Exercise prompt -> Search the records for the string "padding" and copy every line where it turns up.

━━━ Information ━━━

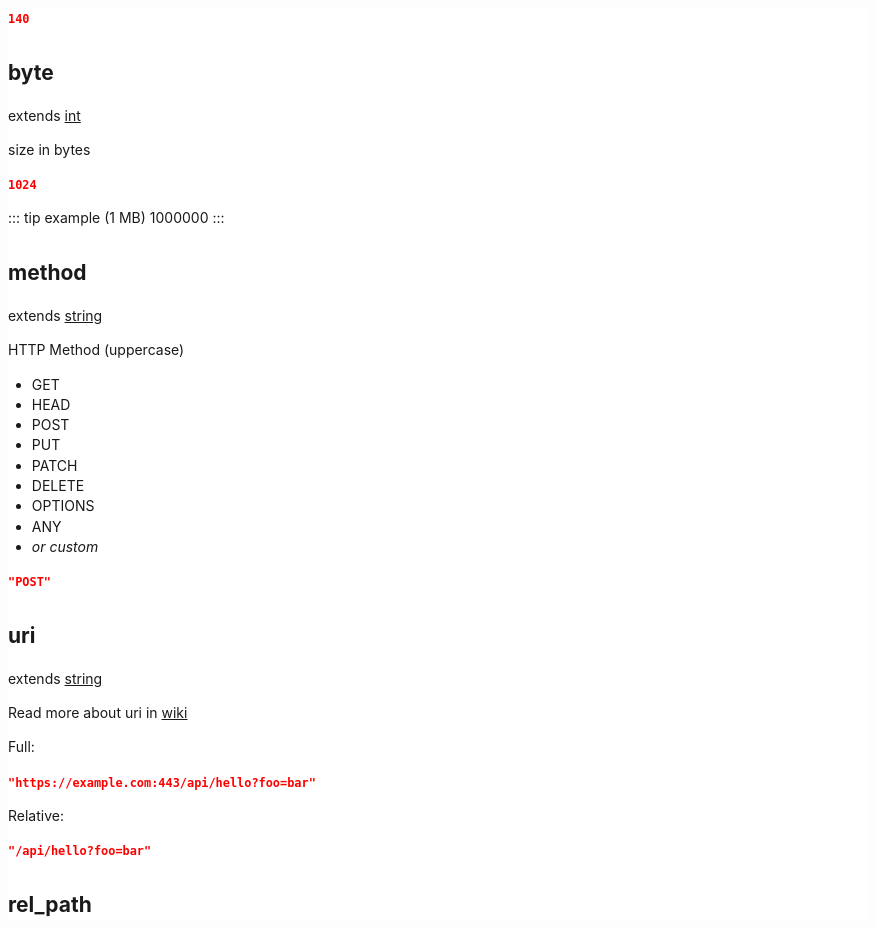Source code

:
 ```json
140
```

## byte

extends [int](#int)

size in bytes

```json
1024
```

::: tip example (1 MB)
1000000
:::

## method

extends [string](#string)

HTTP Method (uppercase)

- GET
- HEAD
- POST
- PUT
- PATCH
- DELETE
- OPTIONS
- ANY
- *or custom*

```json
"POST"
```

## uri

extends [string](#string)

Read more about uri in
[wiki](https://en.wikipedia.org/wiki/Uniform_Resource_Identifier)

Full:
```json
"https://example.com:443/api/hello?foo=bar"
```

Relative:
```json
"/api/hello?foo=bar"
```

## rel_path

━━━
━━━ Information ━━━

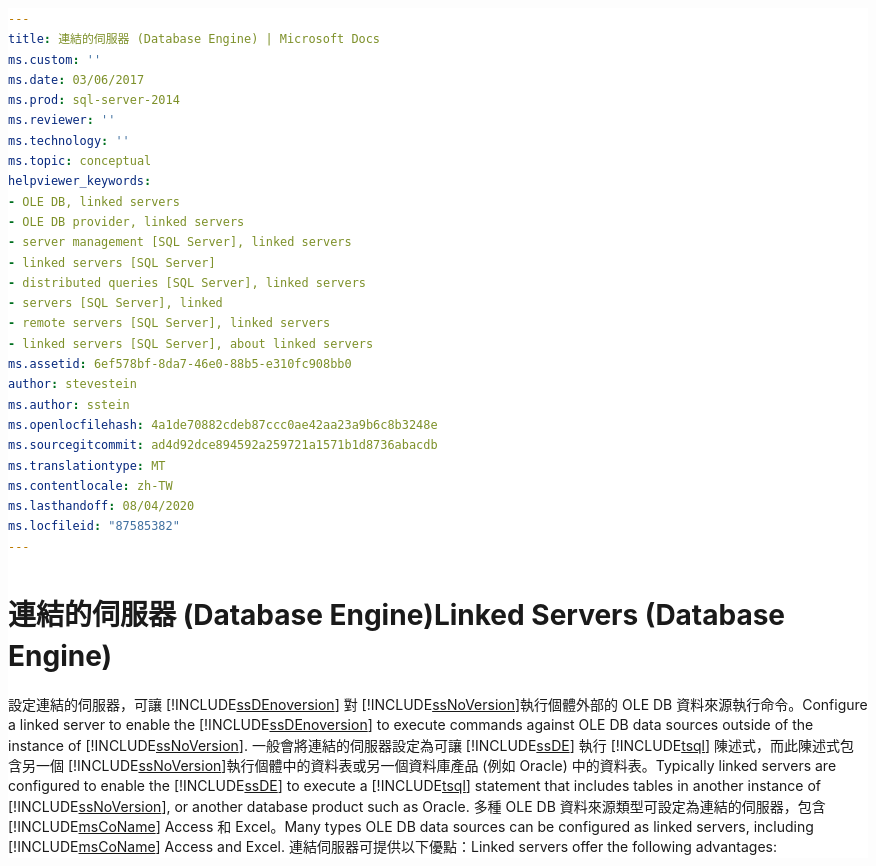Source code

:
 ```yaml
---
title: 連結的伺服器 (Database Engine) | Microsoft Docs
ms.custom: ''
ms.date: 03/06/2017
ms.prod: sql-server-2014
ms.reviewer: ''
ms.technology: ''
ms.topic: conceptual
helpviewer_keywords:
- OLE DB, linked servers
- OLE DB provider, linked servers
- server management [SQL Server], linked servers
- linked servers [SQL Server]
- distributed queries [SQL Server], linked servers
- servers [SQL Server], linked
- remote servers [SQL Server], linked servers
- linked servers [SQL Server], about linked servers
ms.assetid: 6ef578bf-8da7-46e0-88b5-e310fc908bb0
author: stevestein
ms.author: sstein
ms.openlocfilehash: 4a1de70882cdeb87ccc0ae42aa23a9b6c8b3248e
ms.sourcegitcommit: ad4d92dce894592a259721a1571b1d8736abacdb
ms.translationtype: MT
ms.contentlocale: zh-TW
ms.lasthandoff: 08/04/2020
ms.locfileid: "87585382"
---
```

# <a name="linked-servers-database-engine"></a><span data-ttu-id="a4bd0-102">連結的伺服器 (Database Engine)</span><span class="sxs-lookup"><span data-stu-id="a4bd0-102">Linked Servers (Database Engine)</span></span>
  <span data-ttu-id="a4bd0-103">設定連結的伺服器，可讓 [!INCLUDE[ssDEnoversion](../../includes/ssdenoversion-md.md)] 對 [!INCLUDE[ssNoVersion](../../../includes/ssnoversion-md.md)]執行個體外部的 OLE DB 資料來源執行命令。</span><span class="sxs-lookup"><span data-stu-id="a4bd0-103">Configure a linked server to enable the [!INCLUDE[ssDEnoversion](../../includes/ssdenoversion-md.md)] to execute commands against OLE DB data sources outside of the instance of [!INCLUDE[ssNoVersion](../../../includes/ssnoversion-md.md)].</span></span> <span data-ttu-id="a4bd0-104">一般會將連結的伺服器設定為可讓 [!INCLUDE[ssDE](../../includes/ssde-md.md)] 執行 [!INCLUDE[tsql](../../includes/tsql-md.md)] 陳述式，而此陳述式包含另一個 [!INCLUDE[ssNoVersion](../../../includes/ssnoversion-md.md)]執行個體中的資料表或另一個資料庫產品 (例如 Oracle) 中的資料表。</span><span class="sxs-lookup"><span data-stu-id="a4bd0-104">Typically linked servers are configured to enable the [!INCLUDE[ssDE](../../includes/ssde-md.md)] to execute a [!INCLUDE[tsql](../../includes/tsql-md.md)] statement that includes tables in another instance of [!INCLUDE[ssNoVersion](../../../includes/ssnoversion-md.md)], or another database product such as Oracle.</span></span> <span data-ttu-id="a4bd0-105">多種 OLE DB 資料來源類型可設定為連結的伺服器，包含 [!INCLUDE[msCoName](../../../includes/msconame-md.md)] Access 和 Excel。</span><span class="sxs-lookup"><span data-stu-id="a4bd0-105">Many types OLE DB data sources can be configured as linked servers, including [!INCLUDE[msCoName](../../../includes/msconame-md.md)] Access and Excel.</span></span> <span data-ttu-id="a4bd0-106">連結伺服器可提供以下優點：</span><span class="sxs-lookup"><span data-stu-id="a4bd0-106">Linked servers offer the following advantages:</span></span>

━━━
━━━ Information ━━━

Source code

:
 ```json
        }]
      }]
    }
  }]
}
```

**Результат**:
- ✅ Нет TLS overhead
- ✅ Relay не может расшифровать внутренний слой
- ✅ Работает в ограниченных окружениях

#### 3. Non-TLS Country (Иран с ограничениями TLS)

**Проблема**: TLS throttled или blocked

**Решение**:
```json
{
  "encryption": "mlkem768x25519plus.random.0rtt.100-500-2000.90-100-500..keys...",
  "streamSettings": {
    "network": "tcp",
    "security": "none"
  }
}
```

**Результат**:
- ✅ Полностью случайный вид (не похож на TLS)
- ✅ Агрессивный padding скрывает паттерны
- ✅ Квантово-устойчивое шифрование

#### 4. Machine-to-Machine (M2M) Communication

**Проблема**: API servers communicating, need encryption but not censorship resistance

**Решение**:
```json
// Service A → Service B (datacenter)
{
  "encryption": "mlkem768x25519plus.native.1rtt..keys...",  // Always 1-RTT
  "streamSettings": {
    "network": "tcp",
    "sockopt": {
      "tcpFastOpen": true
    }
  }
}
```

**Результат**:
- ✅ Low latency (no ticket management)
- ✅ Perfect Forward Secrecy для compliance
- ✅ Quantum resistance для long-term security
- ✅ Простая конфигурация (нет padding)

━━━

Exercise answer ->
- ✅ Агрессивный padding скрывает паттерны
- ✅ Простая конфигурация (нет padding)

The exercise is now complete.